As Coleman recognized, an attorney's errors during an appeal on direct review may provide cause to excuse a procedural default; for if the attorney appointed by the State to pursue the direct appeal is ineffective, the prisoner has been denied fair process and the opportunity to comply with the State's procedures and obtain an adjudication on the merits of his claims. See 501 U.S., at 754, 111 S.Ct. 2546; Evitts v. Lucey, 469 U.S. 387, 396, 105 S.Ct. 830, 83 L.Ed.2d 821 (1985); Douglas, supra, at 357-358, 83 S.Ct. 814.
132 S. Ct. at 1316-17.
The Court's ruling thus expanded the circumstances under which a federal court may consider an ineffective-assistance-of-counsel claim under § 2254, as the Court held for the first time that when a State requires a defendant to raise an ineffective‑assistance‑of‑trial‑counsel claim in a collateral proceeding, the defendant may establish cause for a default of that claim, both when the state court did not appoint counsel in the initial‑review collateral proceeding, and when counsel in the initial‑review collateral proceeding, where the claim should have been raised, was ineffective under the standards of Strickland.
In a scalding and sarcastic dissent joined by Justice Thomas, Justice Scalia argued that what the majority did in its opinion was to disregard long-standing precedent holding that criminal defendants were not entitled under the Constitution to counsel in collateral postconviction relief actions by finding, in essence, that there is a constitutional right to counsel in initial‑review state habeas corpus actions. Justice Scalia ridiculed the majority's distinguishing of Coleman, noting that
[t]he Court essentially disclaims any need to give full consideration to the principle of stare decisis because Coleman did not involve an initial‑review collateral proceeding for a claim of ineffective assistance of trial counsel. See ante, at 1319. That is rather like saying that Marbury v. Madison, 1 Cranch 137, 2 L.Ed. 60 (1803), does not establish our authority to review the constitutionality of a new federal statute because it involved a different enactment.

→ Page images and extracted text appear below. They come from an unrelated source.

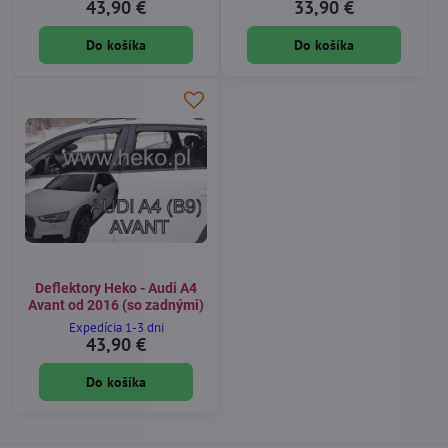
43,90 €
33,90 €
Do košíka
Do košíka
Deflektory Heko - Audi A4
Avant od 2016 (so zadnými)
Expedícia 1-3 dni
43,90 €
Do košíka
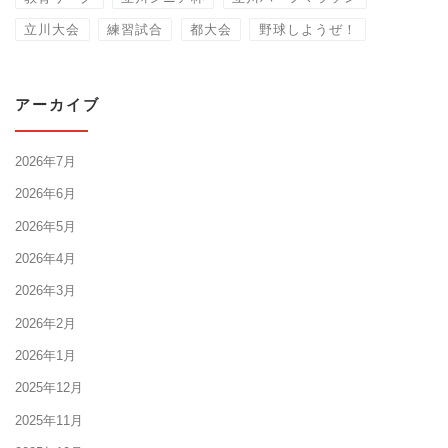
立川大会
練習試合
都大会
野球しようぜ！
アーカイブ
2026年7月
2026年6月
2026年5月
2026年4月
2026年3月
2026年2月
2026年1月
2025年12月
2025年11月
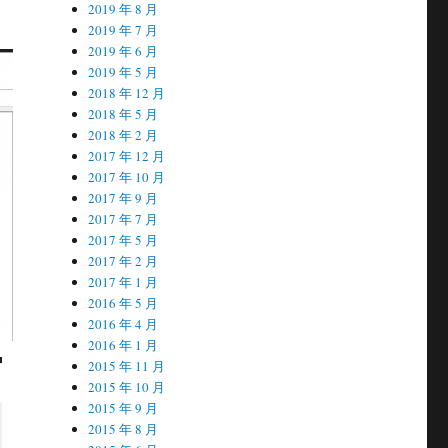
2019 年 8 月
2019 年 7 月
2019 年 6 月
2019 年 5 月
2018 年 12 月
2018 年 5 月
2018 年 2 月
2017 年 12 月
2017 年 10 月
2017 年 9 月
2017 年 7 月
2017 年 5 月
2017 年 2 月
2017 年 1 月
2016 年 5 月
2016 年 4 月
2016 年 1 月
2015 年 11 月
2015 年 10 月
2015 年 9 月
2015 年 8 月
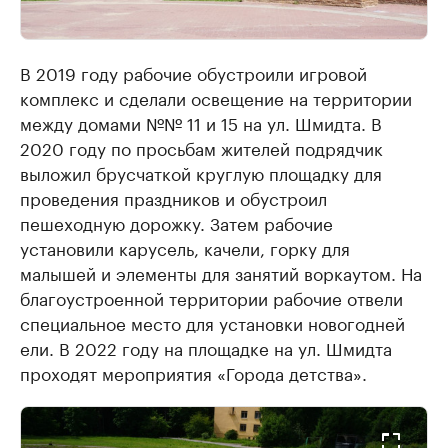
В 2019 году рабочие обустроили игровой
комплекс и сделали освещение на территории
между домами №№ 11 и 15 на ул. Шмидта. В
2020 году по просьбам жителей подрядчик
выложил брусчаткой круглую площадку для
проведения праздников и обустроил
пешеходную дорожку. Затем рабочие
установили карусель, качели, горку для
малышей и элементы для занятий воркаутом. На
благоустроенной территории рабочие отвели
специальное место для установки новогодней
ели. В 2022 году на площадке на ул. Шмидта
проходят мероприятия «Города детства».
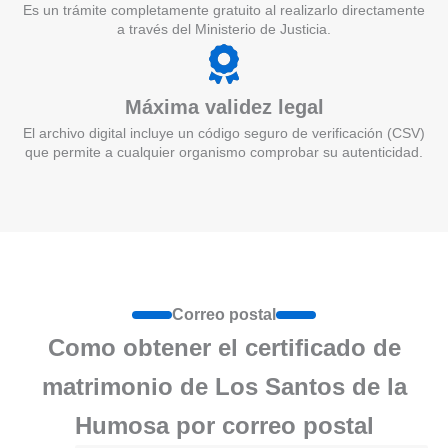
Es un trámite completamente gratuito al realizarlo directamente
a través del Ministerio de Justicia.
Máxima validez legal
El archivo digital incluye un código seguro de verificación (CSV)
que permite a cualquier organismo comprobar su autenticidad.
Correo postal
Como obtener el certificado de
matrimonio de Los Santos de la
Humosa por correo postal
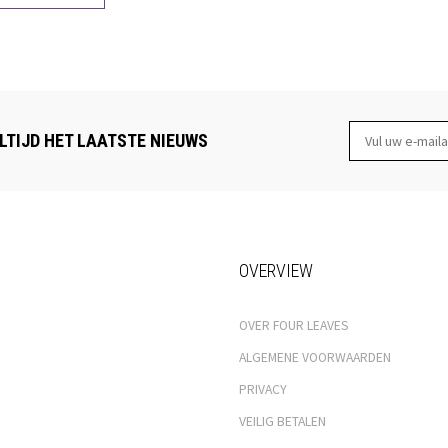
LTIJD HET LAATSTE NIEUWS
OVERVIEW
OVER FOUR LEAVES
ALGEMENE VOORWAARDEN
PRIVACY
VEILIG BETALEN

Id. at 1325 (Scalia, J., dissenting). Justice Scalia further pointed out that the logic of the majority applied equally to a great number of issues that could not be raised on direct appeal but could only be raised in a postconviction relief action:
[N]o one really believes that the newly announced "equitable" rule will remain limited to ineffective‑assistance‑of‑trial‑counsel cases. There is not a dime's worth of difference in principle between those cases and many other cases in which initial state habeas will be the first opportunity for a particular claim to be raised: claims of "newly discovered" prosecutorial misconduct, for example, see Brady v. Maryland, 373 U.S. 83, 83 S.Ct. 1194, 10 L.Ed.2d 215 (1963), claims based on "newly discovered" exculpatory evidence or "newly discovered" impeachment of prosecutorial witnesses, and claims asserting ineffective assistance of appellate counsel. The Court's soothing assertion, ante, at 1320, that its holding "addresses only the constitutional claims presented in this case," insults the reader's intelligence.
Id. at 1321.
If Justice Scalia's fears are justified, the decision in Martinez opens the door to a variety of exceptions to the procedural default rule for federal habeas corpus actions under § 2254. In any event, the decision offers a new remedy to criminal defendants who have suffered from ineffective assistance of counsel both at trial and in their initial action for postconviction relief.